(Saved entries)
—————

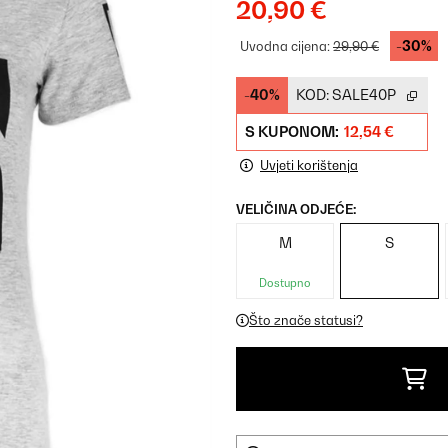
20,90 €
-30%
Uvodna cijena:
29,90 €
-40%
KOD:
SALE40P
S KUPONOM:
12,54 €
Uvjeti korištenja
VELIČINA ODJEĆE:
M
S
Dostupno
Što znače statusi?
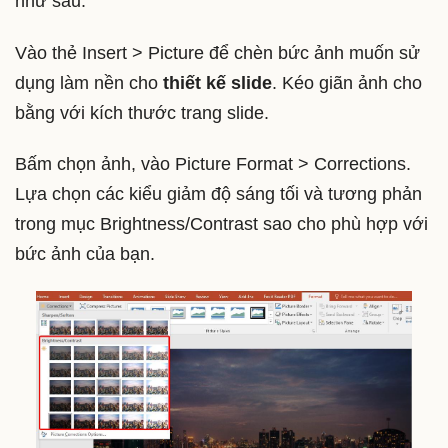
như sau:
Vào thẻ Insert > Picture để chèn bức ảnh muốn sử
dụng làm nền cho
thiết kế slide
. Kéo giãn ảnh cho
bằng với kích thước trang slide.
Bấm chọn ảnh, vào Picture Format > Corrections.
Lựa chọn các kiểu giảm độ sáng tối và tương phản
trong mục Brightness/Contrast sao cho phù hợp với
bức ảnh của bạn.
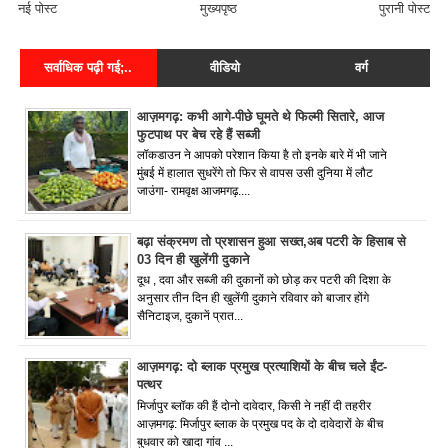
नई पोस्ट
मुख्यपृष्ठ
पुरानी पोस्ट
सर्वाधिक पढ़ी गई;..
वीडियो
वर्ग
आज़मगढ़: कभी आगे-पीछे घूमते थे फिल्मी सितारे, आज
फुटपाथ पर बेच रहे हैं सब्जी
लॉकडाउन ने आपको परेशान किया है तो इनके बारे में भी जाने
मुंबई में हालात सुधरेंगे तो फिर से वापस उसी दुनिया में लौट
जाउंगा- रामवृक्ष आजमगढ़....
बढ़ा संक्रमण तो प्रशासन हुआ सख्त,अब पटरी के हिसाब से
03 दिन ही खुलेंगी दुकाने
दूध , दवा और सब्जी की दुकानों को छोड़ कर पटरी की दिशा के
अनुसार तीन दिन ही खुलेंगी दुकाने रविवार को बाजार होंगे
सैनिटाइज, दुकानें प्रात...
आज़मगढ़: दो ब्लाक प्रमुख प्रत्याशियों के बीच चले ईंट-
पत्थर
मिर्जापुर ब्लॉक की हैं दोनो दावेदार, किसी ने नहीं दी तहरीर
आज़मगढ़: मिर्जापुर ब्लाक के प्रमुख पद के दो दावेदारों के बीच
बुधवार को खादा गांव ...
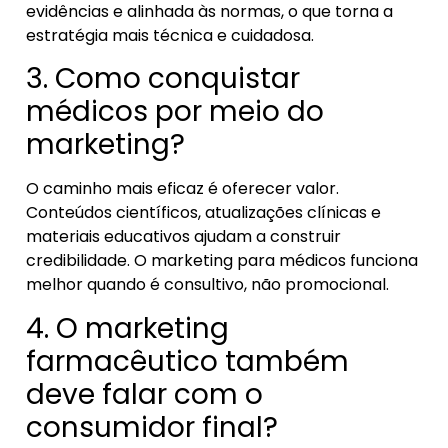
evidências e alinhada às normas, o que torna a
estratégia mais técnica e cuidadosa.
3. Como conquistar
médicos por meio do
marketing?
O caminho mais eficaz é oferecer valor.
Conteúdos científicos, atualizações clínicas e
materiais educativos ajudam a construir
credibilidade. O marketing para médicos funciona
melhor quando é consultivo, não promocional.
4. O marketing
farmacêutico também
deve falar com o
consumidor final?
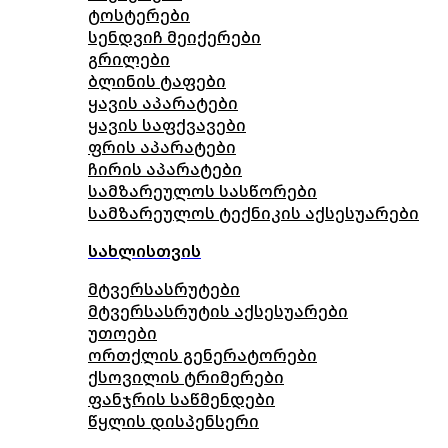
ტოსტერები
სენდვიჩ მეიქერები
გრილები
ბლინის ტაფები
ყავის აპარატები
ყავის საფქვავები
ფრის აპარატები
ჩირის აპარატები
სამზარეულოს სასწორები
სამზარეულოს ტექნიკის აქსესუარები
სახლისთვის
მტვერსასრუტები
მტვერსასრუტის აქსესუარები
უთოები
ორთქლის გენერატორები
ქსოვილის ტრიმერები
ფანჯრის საწმენდები
წყლის დისპენსერი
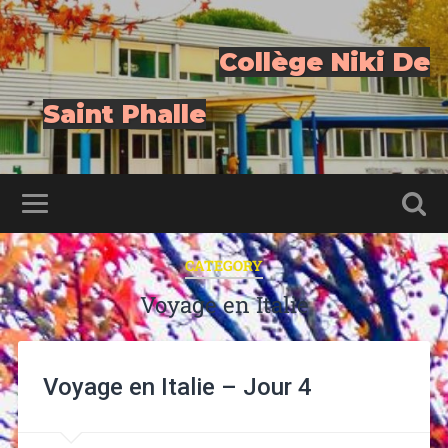
Collège Niki De
Saint Phalle
CATEGORY
Voyage en Italie
Voyage en Italie – Jour 4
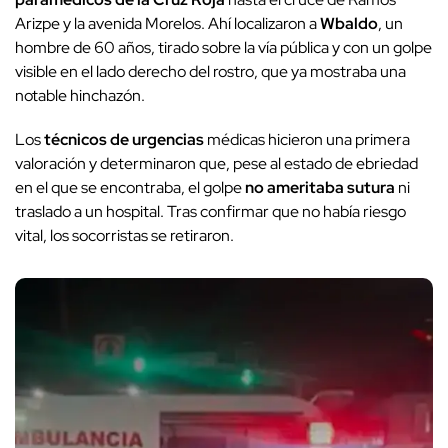
Arizpe y la avenida Morelos. Ahí localizaron a
Wbaldo
, un
hombre de 60 años, tirado sobre la vía pública y con un golpe
visible en el lado derecho del rostro, que ya mostraba una
notable hinchazón.
Los
técnicos de urgencias
médicas hicieron una primera
valoración y determinaron que, pese al estado de ebriedad
en el que se encontraba, el golpe
no ameritaba sutura
ni
traslado a un hospital. Tras confirmar que no había riesgo
vital, los socorristas se retiraron.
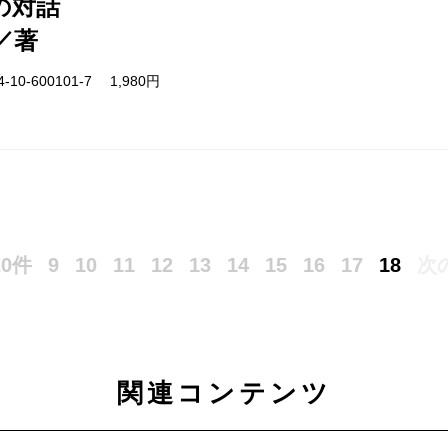
の対話
／著
-10-600101-7 1,980円
0件
9
10
11
12
13
14
15
16
17
18
次
関連コンテンツ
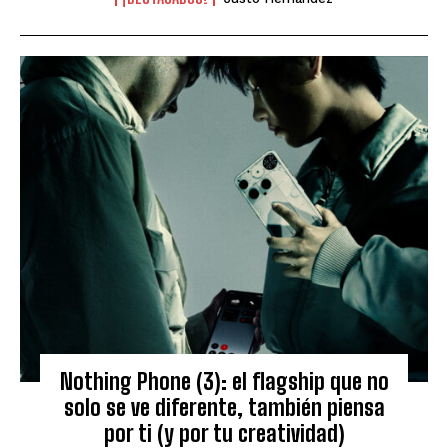
Nothing Phone (3): el flagship que no
solo se ve diferente, también piensa
por ti (y por tu creatividad)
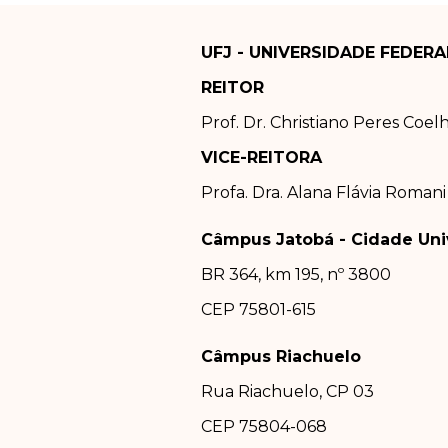
UFJ - UNIVERSIDADE FEDERA
REITOR
Prof. Dr.
Christiano Peres Coel
VICE-REITORA
Profa. Dra.
Alana Flávia Romani
Câmpus Jatobá - Cidade Univ
BR 364, km 195, nº 3800
CEP 75801-615
Câmpus Riachuelo
Rua Riachuelo, CP 03
CEP 75804-0
68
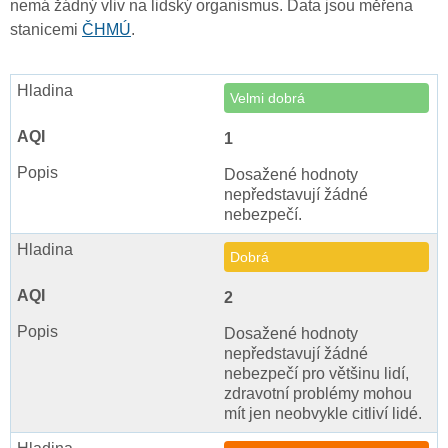
nemá žádný vliv na lidský organismus. Data jsou měřena
stanicemi
ČHMÚ
.
Velmi dobrá
1
Dosažené hodnoty
nepředstavují žádné
nebezpečí.
Dobrá
2
Dosažené hodnoty
nepředstavují žádné
nebezpečí pro většinu lidí,
zdravotní problémy mohou
mít jen neobvykle citliví lidé.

—————

— Description of the task —
Your copy should hold each line above exactly and no pictures at all.

— Response —
20,90 €
-30%
Uvodna cijena:
29,90 €
-40%
KOD:
SALE40P
S KUPONOM:
12,54 €
Uvjeti korištenja
VELIČINA ODJEĆE:
M
S
Dostupno
Što znače statusi?
như sau:
Vào thẻ Insert > Picture để chèn bức ảnh muốn sử
dụng làm nền cho
thiết kế slide
. Kéo giãn ảnh cho
bằng với kích thước trang slide.
Bấm chọn ảnh, vào Picture Format > Corrections.
Lựa chọn các kiểu giảm độ sáng tối và tương phản
trong mục Brightness/Contrast sao cho phù hợp với
bức ảnh của bạn.
नई पोस्ट
मुख्यपृष्ठ
पुरानी पोस्ट
सर्वाधिक पढ़ी गई;..
वीडियो
वर्ग
आज़मगढ़: कभी आगे-पीछे घूमते थे फिल्मी सितारे, आज
फुटपाथ पर बेच रहे हैं सब्जी
लॉकडाउन ने आपको परेशान किया है तो इनके बारे में भी जाने
मुंबई में हालात सुधरेंगे तो फिर से वापस उसी दुनिया में लौट
जाउंगा- रामवृक्ष आजमगढ़....
बढ़ा संक्रमण तो प्रशासन हुआ सख्त,अब पटरी के हिसाब से
03 दिन ही खुलेंगी दुकाने
दूध , दवा और सब्जी की दुकानों को छोड़ कर पटरी की दिशा के
अनुसार तीन दिन ही खुलेंगी दुकाने रविवार को बाजार होंगे
सैनिटाइज, दुकानें प्रात...
आज़मगढ़: दो ब्लाक प्रमुख प्रत्याशियों के बीच चले ईंट-
पत्थर
मिर्जापुर ब्लॉक की हैं दोनो दावेदार, किसी ने नहीं दी तहरीर
आज़मगढ़: मिर्जापुर ब्लाक के प्रमुख पद के दो दावेदारों के बीच
बुधवार को खादा गांव ...
evidências e alinhada às normas, o que torna a
estratégia mais técnica e cuidadosa.
3. Como conquistar
médicos por meio do
marketing?
O caminho mais eficaz é oferecer valor.
Conteúdos científicos, atualizações clínicas e
materiais educativos ajudam a construir
credibilidade. O marketing para médicos funciona
melhor quando é consultivo, não promocional.
4. O marketing
farmacêutico também
deve falar com o
consumidor final?
ტოსტერები
სენდვიჩ მეიქერები
გრილები
ბლინის ტაფები
ყავის აპარატები
ყავის საფქვავები
ფრის აპარატები
ჩირის აპარატები
სამზარეულოს სასწორები
სამზარეულოს ტექნიკის აქსესუარები
სახლისთვის
მტვერსასრუტები
მტვერსასრუტის აქსესუარები
უთოები
ორთქლის გენერატორები
ქსოვილის ტრიმერები
ფანჯრის საწმენდები
წყლის დისპენსერი
Collège Niki De
Saint Phalle
CATEGORY
Voyage en Italie
Voyage en Italie – Jour 4
Arizpe y la avenida Morelos. Ahí localizaron a
Wbaldo
, un
hombre de 60 años, tirado sobre la vía pública y con un golpe
visible en el lado derecho del rostro, que ya mostraba una
notable hinchazón.
Los
técnicos de urgencias
médicas hicieron una primera
valoración y determinaron que, pese al estado de ebriedad
en el que se encontraba, el golpe
no ameritaba sutura
ni
traslado a un hospital. Tras confirmar que no había riesgo
vital, los socorristas se retiraron.
の対話
／著
-10-600101-7 1,980円
0件
9
10
11
12
13
14
15
16
17
18
次
関連コンテンツ
Nothing Phone (3): el flagship que no
solo se ve diferente, también piensa
por ti (y por tu creatividad)
UFJ - UNIVERSIDADE FEDERA
REITOR
Prof. Dr.
Christiano Peres Coel
VICE-REITORA
Profa. Dra.
Alana Flávia Romani
Câmpus Jatobá - Cidade Univ
BR 364, km 195, nº 3800
CEP 75801-615
Câmpus Riachuelo
Rua Riachuelo, CP 03
CEP 75804-0
68
nemá žádný vliv na lidský organismus. Data jsou měřena
stanicemi
ČHMÚ
.
Velmi dobrá
1
Dosažené hodnoty
nepředstavují žádné
nebezpečí.
Dobrá
2
Dosažené hodnoty
nepředstavují žádné
nebezpečí pro většinu lidí,
zdravotní problémy mohou
mít jen neobvykle citliví lidé.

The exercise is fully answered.